The preparation will require the following: several sheets of medium-grit sandpaper, a plaster repair kit, a spatula and a filling knife, an electric drill, mortar trowel, a pack of drywall screws and washers, paint roller, and a cleaning kit with water, detergent, sponge and a heavy scrubbing brush. If the wall is too high for you to reach, you may set up a ladder or build a scaffold to make things easier.
Before beginning, lay out some newspapers on the floor to ensure that any debris is collected and you can easily clean up the workplace once the job is done. Remove any curtains, pictures or anything hanging on the wall, and clear the room free of furniture; if some furniture could not be moved, it is necessary to use tarps to cover the furniture, protecting them from dust or debris during wall work. Finally, using a mouth mask is a must, as it will safely protect you from inhaling dust while working.
- Loose parts. If you see a portion of the wall sagging or feeling loose, reinforce such areas by using plaster washers and drywall screws to firmly secure the plaster surface to the wall.
- Powdery surface. If the surface of the wall feels powdery to the touch, or even some particles falling away as you run your hand over the surface, it means that the wall is distempered and needs to be resealed with a stabilizing agent. Dust off the surface, and then apply the agent with a brush, before letting the surface dry.
- Patching. Should you see any cracks or holes on the wall, purchase a plaster repair kit. As directed on the kit packaging, mix the ingredients with water in an old dish with a trowel. Using a trowel or a putty knife, patch and fill these cracks and holes with the mixture until no traces can be seen.
- Once done with the wall repair work, you will have to wait for at least 24 hours for the patches to dry up.
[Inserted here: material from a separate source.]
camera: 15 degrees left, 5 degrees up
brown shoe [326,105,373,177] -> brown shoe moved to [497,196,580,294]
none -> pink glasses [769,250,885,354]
Afterwards, use the palm of your hand to see if the wall is completely dry, and if so, use some sandpaper to smoothen and even out the wall surface.
- Cleanup. If the plaster wall is stained, you will have to clean up the wall by washing and rubbing it down, removing any stains and dirt present, including efflorescence resulting from crystallization while drying applied plaster. In cleaning, use a bucket full of water mixed with detergent, a brush and sponge; removing tough efflorescence will necessitate the use of rough burlap.
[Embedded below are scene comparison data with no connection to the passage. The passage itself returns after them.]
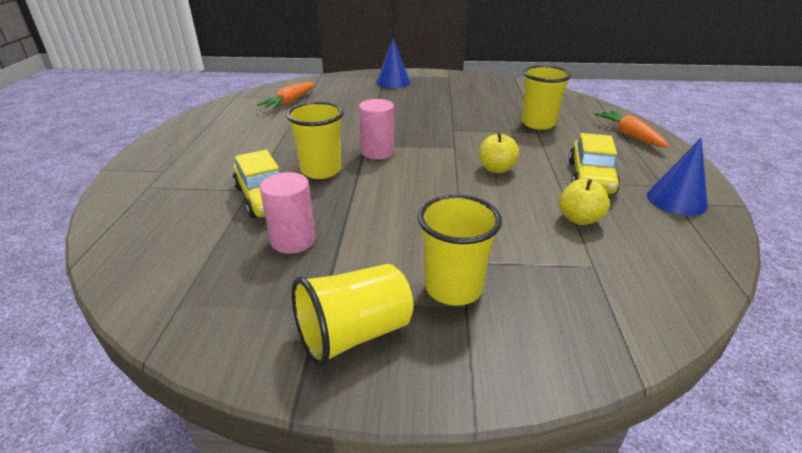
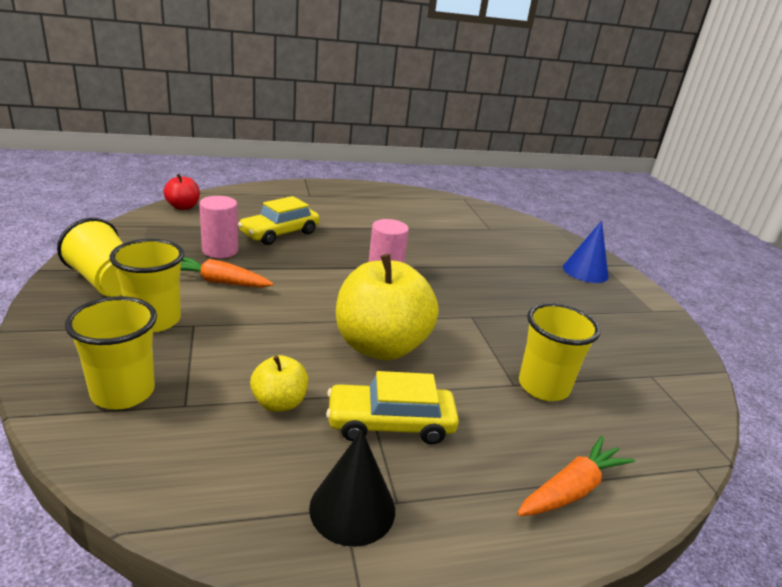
camera: 70 degrees right, 5 degrees down
orange carrot [257,82,315,109] -> orange carrot moved to [180,257,273,287]
yellow cup [286,102,344,179] -> yellow cup moved to [65,296,157,410]
yellow apple [479,132,519,173] -> yellow apple [336,254,439,360], size x2.07
blue cone [647,138,708,216] -> black cone [309,430,395,547]
none -> red apple [163,174,200,210]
- After washing, let the wall dry until it is ready to be prepared for a coat of primer, necessary if the wall would be painted over.
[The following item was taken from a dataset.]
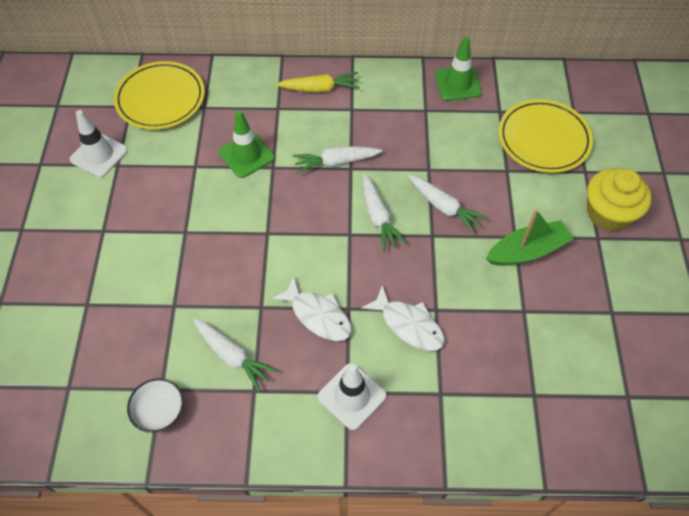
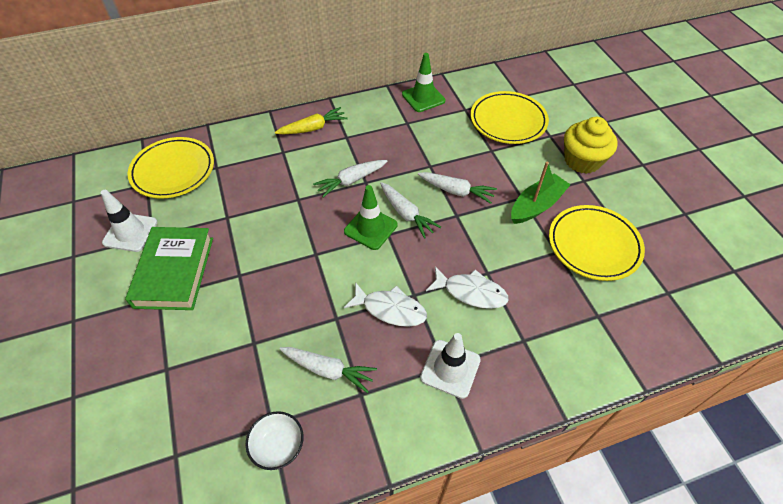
camera: 20 degrees left, 5 degrees down
green traffic cone [219,110,275,178] -> green traffic cone moved to [344,185,398,250]
none -> green book [125,227,213,310]
none -> yellow plate [549,205,645,281]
- Pre-painting. All plaster walls require oil-based alkaline-resistant primer, as water-based primers tend to be easily absorbed by the wall. Use a paint roller to cover the whole wall with the primer. Once the wall is covered completely, wait for at least 24 hours until dry. If needed you may give the wall a second coating.
By following these methods, rest assured that once you apply the paint, a
clean and well-prepared plaster wall will enhance the beauty and color
of the coating, as well as improving the durability of the wall itself.